══ Extrait à lire

Société

Quartier Mistral à Grenoble : plus de 100 personnes à une réunion publique face à Éric Piolle

Par Alexandre Berthaud, France Bleu Isère mercredi 25 janvier 2017 à 22:36

Il y avait foule pour écouter, puis s'adresser à Eric Piolle, ce mercredi soir.
Il y avait foule pour écouter, puis s'adresser à Eric Piolle, ce mercredi soir. © Radio France

Après les violences de la nuit de mardi à mercredi, le hasard du calendrier faisait qu'une réunion publique était prévue dans le quartier Mistral à Grenoble, entre la mairie et les habitants. La plupart étaient en colère.

Cent personnes, dans une toute petite salle, rassemblées pour une discussion avec la mairie. Pour Éric Piolle c'était "le signe que la vie associative est forte dans ce quartier dynamique". Mais pour les habitants du quartier Mistral c'était surtout l'occasion de dire ce qu'ils avaient sur le cœur, d'exposer leurs griefs, extrêmement variés.

Sécurité, police, éclairage, associations...

Il y a d'abord les vindicatifs, ceux qui sont là pour alerter le maire sur une situation "grave". Ce mot c'est celui de Maryse, une habitante, gênée par l'insécurité, "grandissante depuis ces dix dernières années". En face, un groupe de mamans dénonce unanimement "les provocations" des policiers. On parle de flashballs, de casse lors des perquisitions, et d'un "manque de respect".

Éric Piolle est longuement interpellé sur ce problème, il ne peut l'éviter après les violences de la veille. Il ne peut que botter en touche, et encourage les habitants à "s'organiser pour aller voir la Préfecture et parler de ces problèmes".

Quartier abandonné

Un peu plus calme, une petite voix atténue par un mal de gorge, Nadia regarde les affiches installées par la municipalité aux murs. Celles-ci vantent un quartier dynamique, ouvert sur la Métropole.

"Ce n'est pas mon quartier ça, nous on est abandonnés. Bien sûr il y a le projet de zone commerciale mais personne ne veut s'y installer, alors la cité, on la voit grise, très grise"

════
══ Données

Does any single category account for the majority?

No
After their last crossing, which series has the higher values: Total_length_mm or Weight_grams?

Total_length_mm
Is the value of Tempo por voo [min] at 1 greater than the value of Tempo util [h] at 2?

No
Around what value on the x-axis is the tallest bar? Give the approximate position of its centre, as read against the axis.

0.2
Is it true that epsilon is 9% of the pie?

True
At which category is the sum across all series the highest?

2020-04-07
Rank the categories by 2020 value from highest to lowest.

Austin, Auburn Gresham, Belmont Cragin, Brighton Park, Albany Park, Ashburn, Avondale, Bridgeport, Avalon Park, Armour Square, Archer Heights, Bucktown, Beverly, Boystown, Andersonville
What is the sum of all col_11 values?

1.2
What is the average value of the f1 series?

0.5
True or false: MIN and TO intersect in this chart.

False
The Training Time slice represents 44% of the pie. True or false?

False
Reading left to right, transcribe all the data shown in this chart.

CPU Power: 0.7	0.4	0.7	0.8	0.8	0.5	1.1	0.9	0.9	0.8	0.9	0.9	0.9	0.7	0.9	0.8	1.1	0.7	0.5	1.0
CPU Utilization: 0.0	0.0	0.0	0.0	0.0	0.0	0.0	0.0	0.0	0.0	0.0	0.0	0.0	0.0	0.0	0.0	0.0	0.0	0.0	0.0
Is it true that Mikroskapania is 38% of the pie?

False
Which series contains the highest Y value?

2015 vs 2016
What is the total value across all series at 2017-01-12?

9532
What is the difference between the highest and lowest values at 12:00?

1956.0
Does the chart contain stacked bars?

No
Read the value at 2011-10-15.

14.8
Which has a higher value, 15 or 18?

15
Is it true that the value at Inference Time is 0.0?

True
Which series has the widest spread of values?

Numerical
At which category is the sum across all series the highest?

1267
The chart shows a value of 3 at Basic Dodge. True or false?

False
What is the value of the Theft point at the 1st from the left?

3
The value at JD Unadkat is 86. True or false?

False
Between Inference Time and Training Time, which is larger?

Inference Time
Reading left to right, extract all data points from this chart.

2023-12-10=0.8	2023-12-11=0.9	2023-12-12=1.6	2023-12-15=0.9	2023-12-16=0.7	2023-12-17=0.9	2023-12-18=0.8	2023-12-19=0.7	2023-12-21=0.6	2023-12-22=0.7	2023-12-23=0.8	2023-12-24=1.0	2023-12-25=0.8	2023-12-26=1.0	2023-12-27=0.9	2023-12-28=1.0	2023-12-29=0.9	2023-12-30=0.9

════

* [Travail demandé]:
• a. Dans l'article sur le quartier Mistral, que conseille Éric Piolle aux habitants face aux problèmes avec la police ?
• b. Prolongez l'article sur le quartier Mistral à partir de sa dernière phrase.
Les lignes ne jouent aucun rôle dans cet exercice.

* [Réponses]:
• a. Il les encourage à s'organiser pour aller voir la Préfecture et parler de ces problèmes.

• b.
Ces affiches elle ne se reconnaît pas dedans. À côté d'elle, Stéphane scrute la réponse d'Éric Piolle à une question précise, une question cruciale. Celle du financement de la Maison de l'Enfance du quartier. "Nous sommes la seule structure qui propose de l'animation culturelle pour l'enfance, qui est en lien avec les familles". Sauf que l'association vit grâve aux subventions, et ne sait pas si elle doit être financée par la Métropole, ou le Département. "Il faut que la mairie fasse quelque chose, et nous explique où nous en sommes", regrette le co-Président.

"Mistral est en progrès"

Éric Piolle tentera de répondre, accompagné de sa première adjointe Élisa Martin, à toutes les interrogations. "Qu'il y ait autant de gens qui s'expriment, c'est déjà très bien, il y a quelques années le trafic de drogue avait posé une chape de plomb sur le quartier, personne n'osait se plaindre". Selon le maire, l'action combinée de la police (forces supplémentaires demandées par la ville et accordées par le ministre de l'Intérieur), de la justice, et des associations éducatives, fait du bien au quartier.

Concernant le devenir de la Maison de l'Enfance, Élisa Martin invitera les responsables à prendre contact directement avec elle, afin de mieux comprendre et régler le dossier. Mais en partant de la Maison des Habitants, les paroles - plus ou moins rassurantes - de l'équipe municipale ne restaient que des mots. Le quartier Mistral, lui, attend des actes.